You are viewing a plain text version of this content. The canonical link for it is here.

Posted to users@kafka.apache.org by Sachin Mittal <sj...@gmail.com> on 2017/04/09 11:45:58 UTC

In kafka streams consumer seems to hang while retrieving the offsets

Hi,
In my streams applications cluster in one or more instances I see some
threads always waiting with the following stack.

Every time I check on jstack I see the following trace.

Is this some kind of new deadlock that we have failed to identify.

Thanks
Sachin

here is the stack trace:
----------------------------------------------------------------------------------------------------------------------------------------------------------------------
"StreamThread-4" #20 prio=5 os_prio=0 tid=0x00007fb814be3000 nid=0x19bf
runnable [0x00007fb7cb4f6000]
   java.lang.Thread.State: RUNNABLE
        at sun.nio.ch.EPollArrayWrapper.epollWait(Native Method)
        at sun.nio.ch.EPollArrayWrapper.poll(EPollArrayWrapper.java:269)
        at sun.nio.ch.EPollSelectorImpl.doSelect(EPollSelectorImpl.java:93)
        at sun.nio.ch.SelectorImpl.lockAndDoSelect(SelectorImpl.java:86)
        - locked <0x0000000701c50c98> (a sun.nio.ch.Util$3)
        - locked <0x0000000701c50c88> (a java.util.Collections$
UnmodifiableSet)
        - locked <0x0000000701c4f6a8> (a sun.nio.ch.EPollSelectorImpl)
        at sun.nio.ch.SelectorImpl.select(SelectorImpl.java:97)
        at org.apache.kafka.common.network.Selector.select(
Selector.java:489)
        at org.apache.kafka.common.network.Selector.poll(Selector.java:298)
        at org.apache.kafka.clients.NetworkClient.poll(
NetworkClient.java:349)
        at org.apache.kafka.clients.consumer.internals.
ConsumerNetworkClient.poll(ConsumerNetworkClient.java:226)
        - locked <0x0000000701c5da48> (a org.apache.kafka.clients.
consumer.internals.ConsumerNetworkClient)
        at org.apache.kafka.clients.consumer.internals.
ConsumerNetworkClient.poll(ConsumerNetworkClient.java:203)

- _DATASET CONTENT_
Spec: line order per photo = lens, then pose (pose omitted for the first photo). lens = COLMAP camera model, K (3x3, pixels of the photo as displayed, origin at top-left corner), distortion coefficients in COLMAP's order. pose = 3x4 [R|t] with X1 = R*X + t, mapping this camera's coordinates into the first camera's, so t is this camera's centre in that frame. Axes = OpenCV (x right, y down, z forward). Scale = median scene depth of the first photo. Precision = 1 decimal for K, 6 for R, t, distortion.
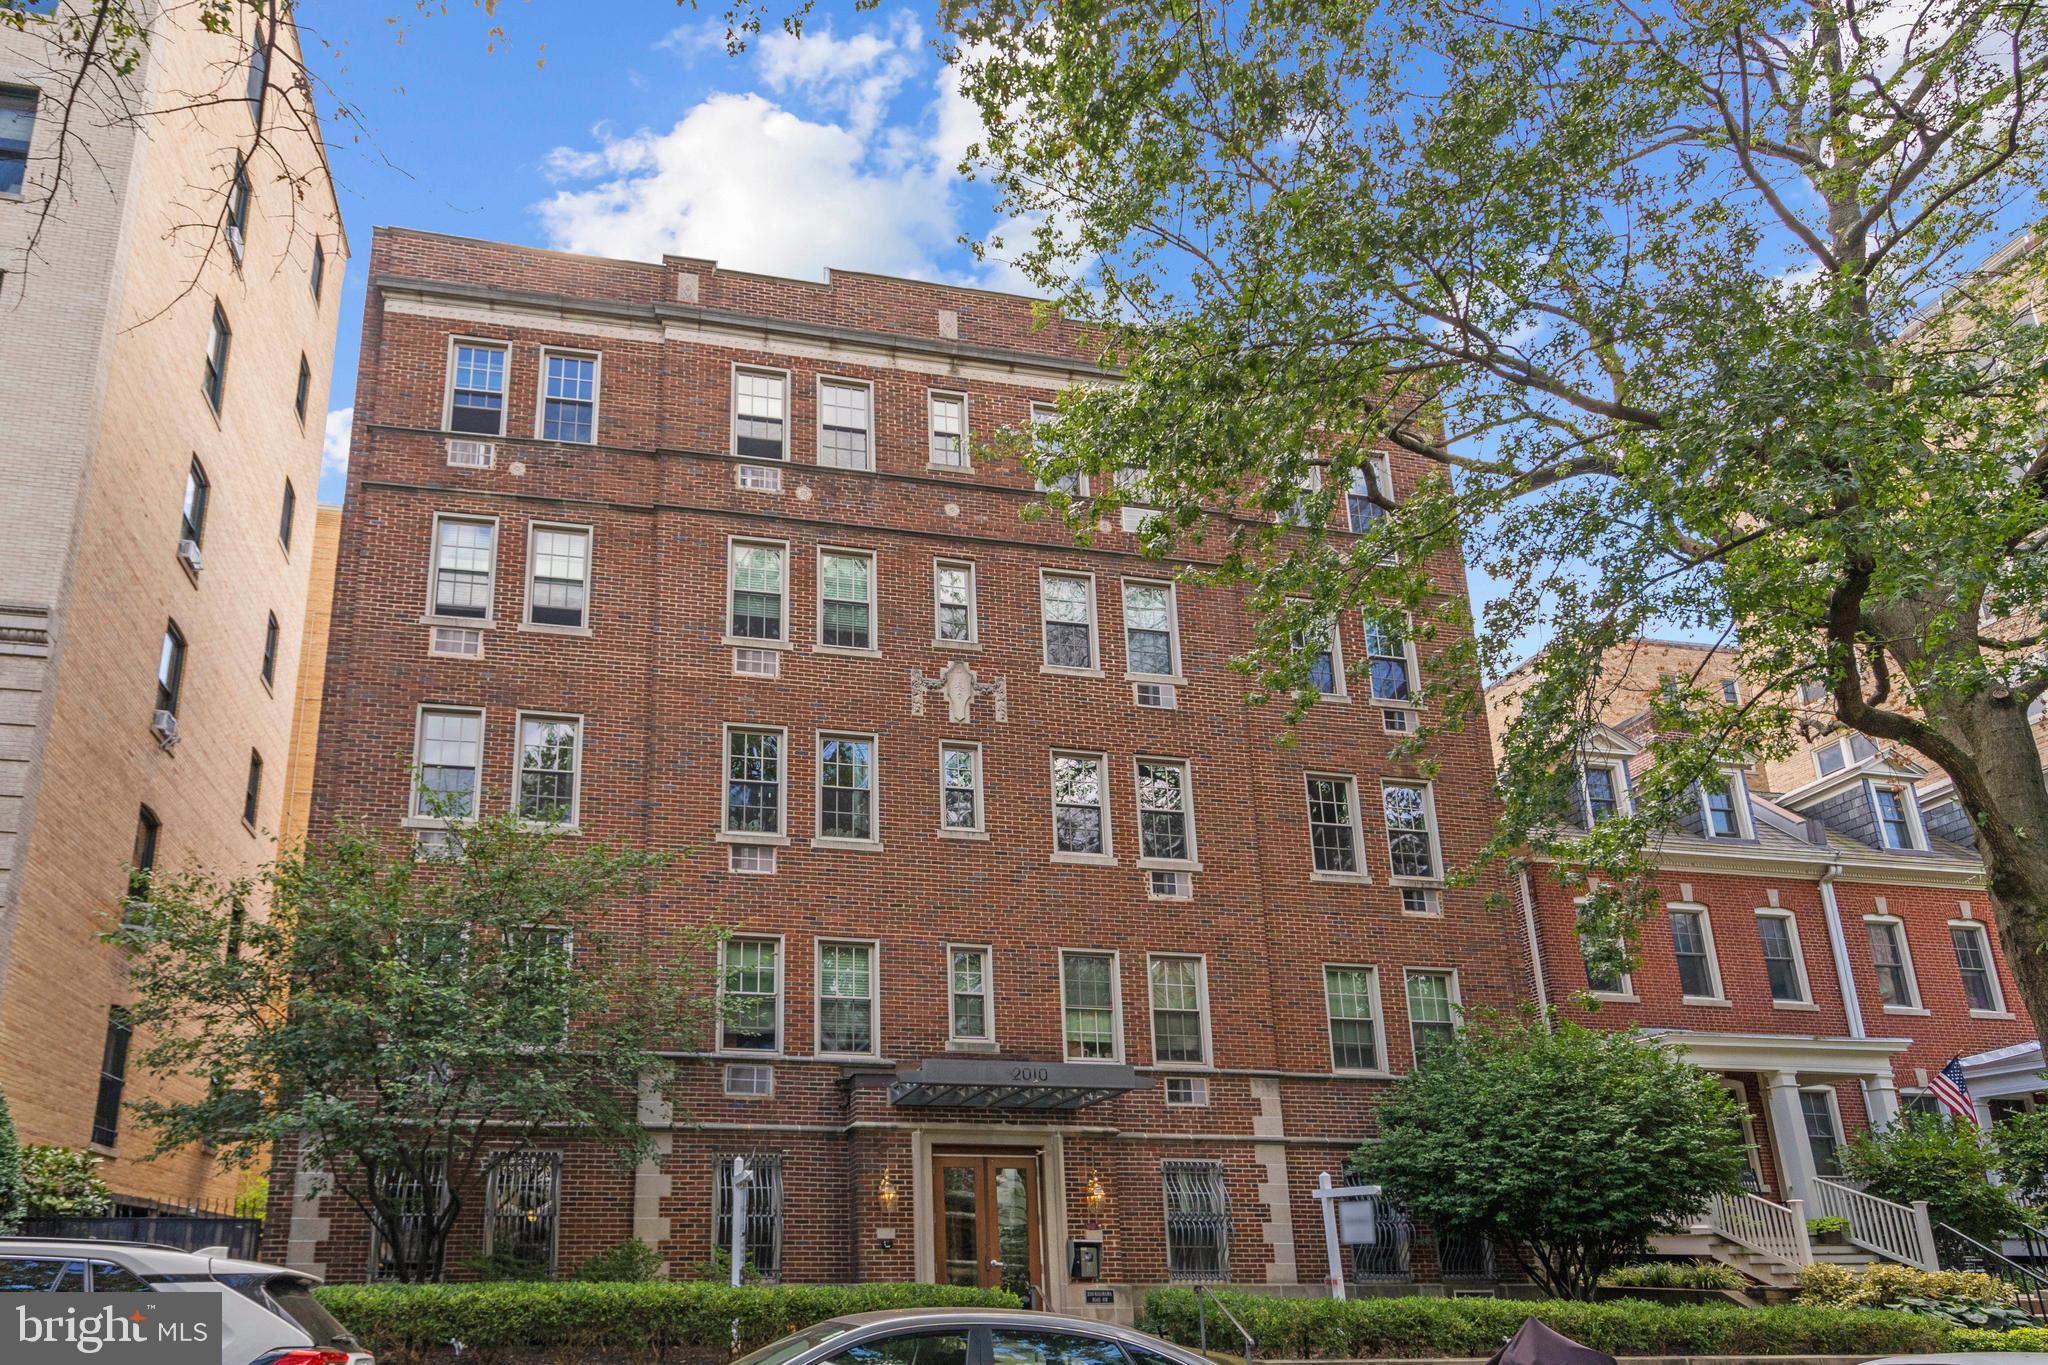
lens RADIAL K [[1205.9, 0, 902.3], [0, 1205.9, 775.0], [0, 0, 1]] dist [0.004058, 0.002954]
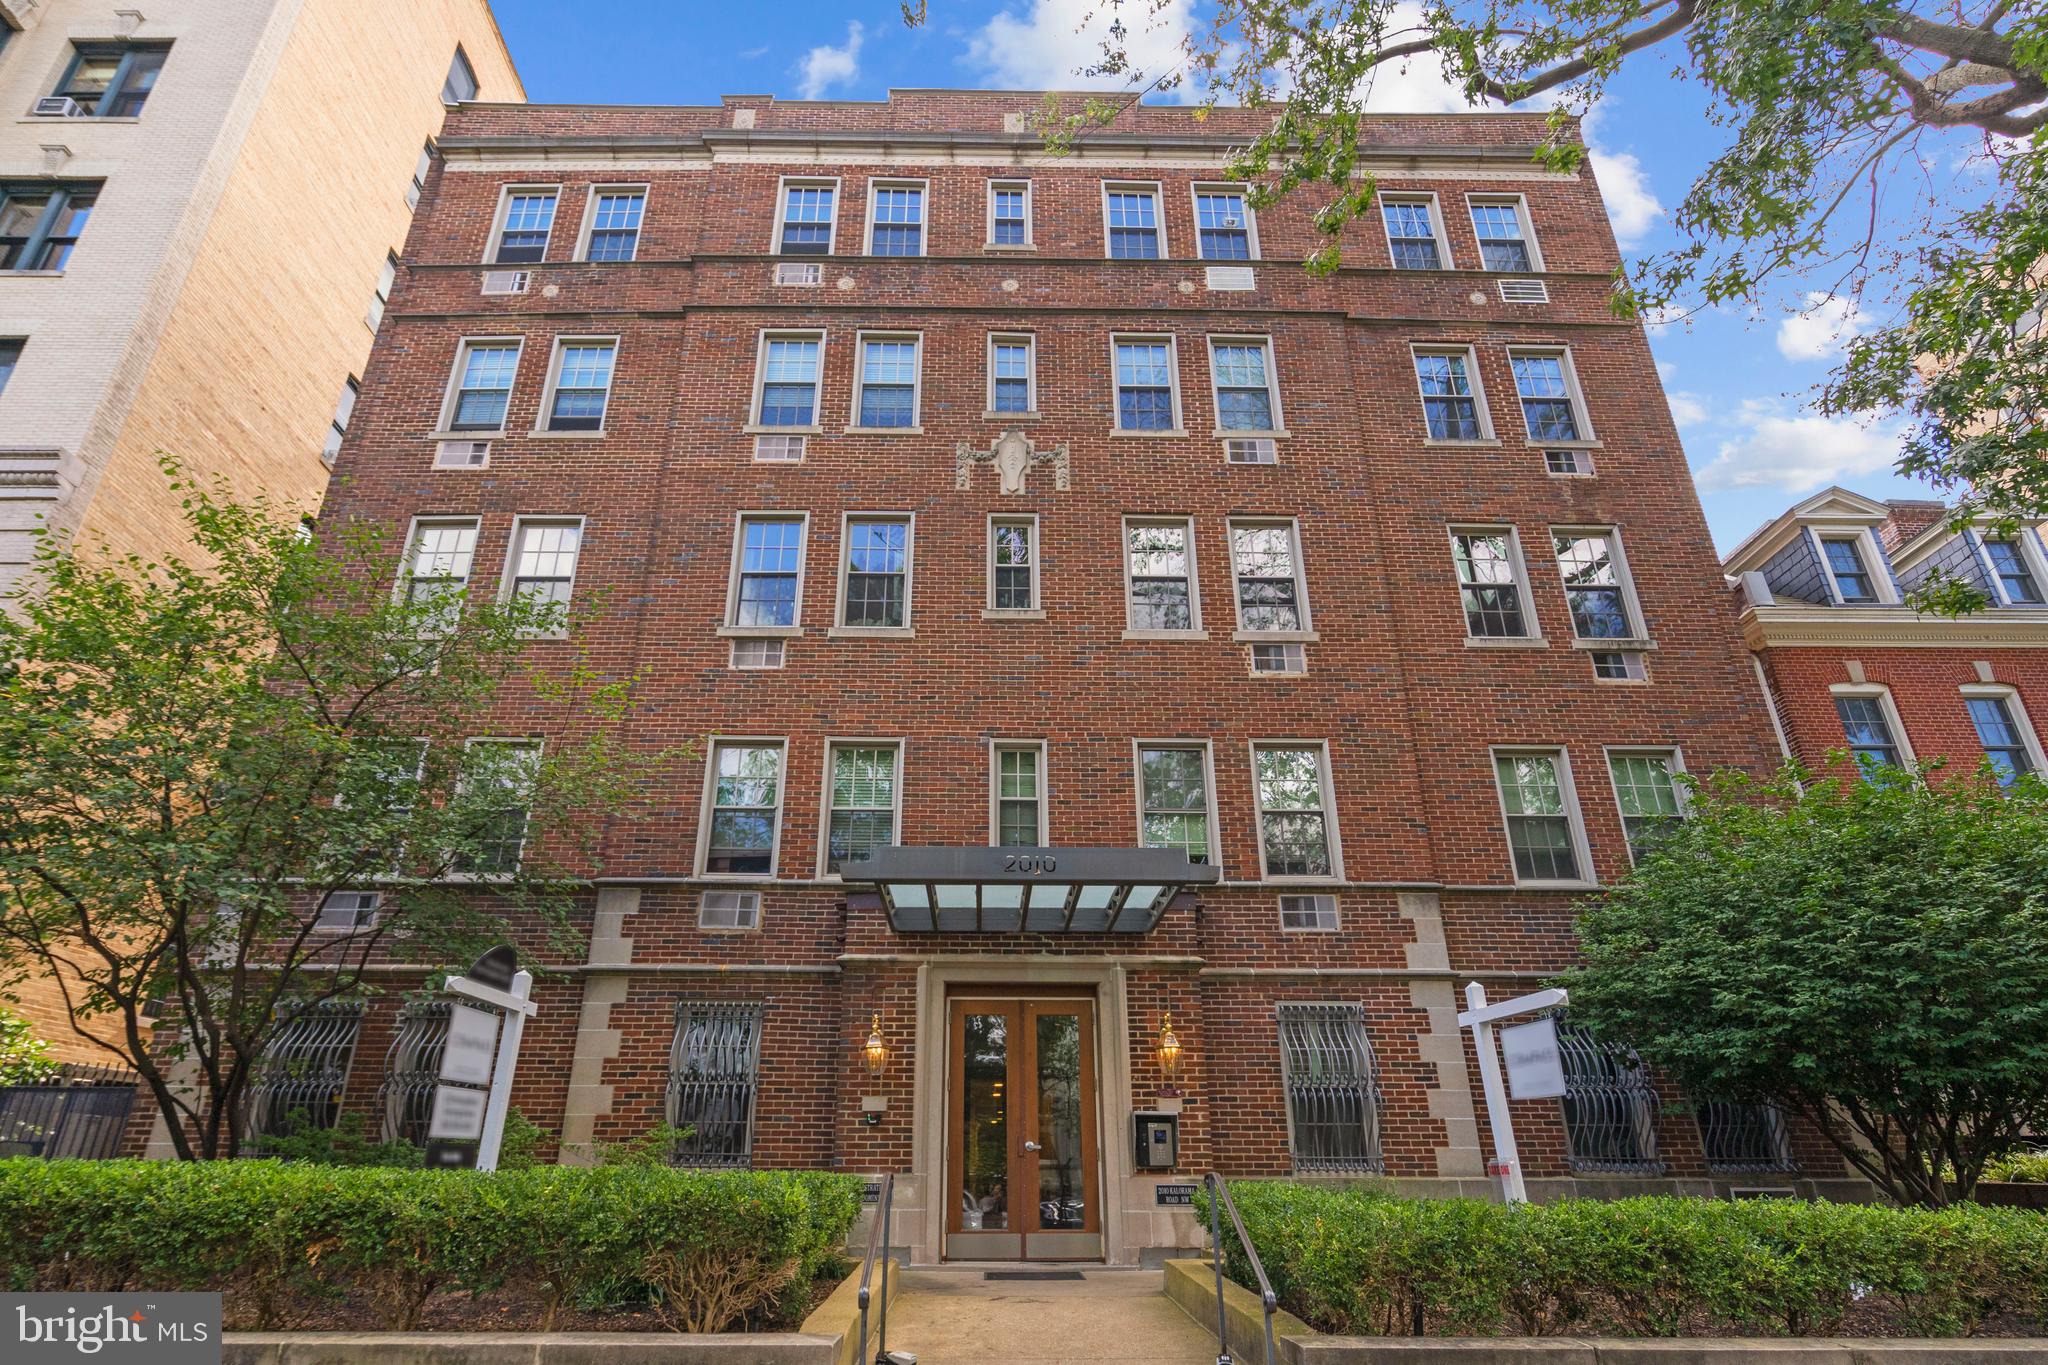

- _TASK TO CARRY OUT_
Can you write out the Kafka Streams post word for word, from "You are viewing" up to and including "the following trace."?

- _ANSWER TO THIS PROBLEM_
You are viewing a plain text version of this content. The canonical link for it is here.

Posted to users@kafka.apache.org by Sachin Mittal <sj...@gmail.com> on 2017/04/09 11:45:58 UTC

In kafka streams consumer seems to hang while retrieving the offsets

Hi,
In my streams applications cluster in one or more instances I see some
threads always waiting with the following stack.

Every time I check on jstack I see the following trace.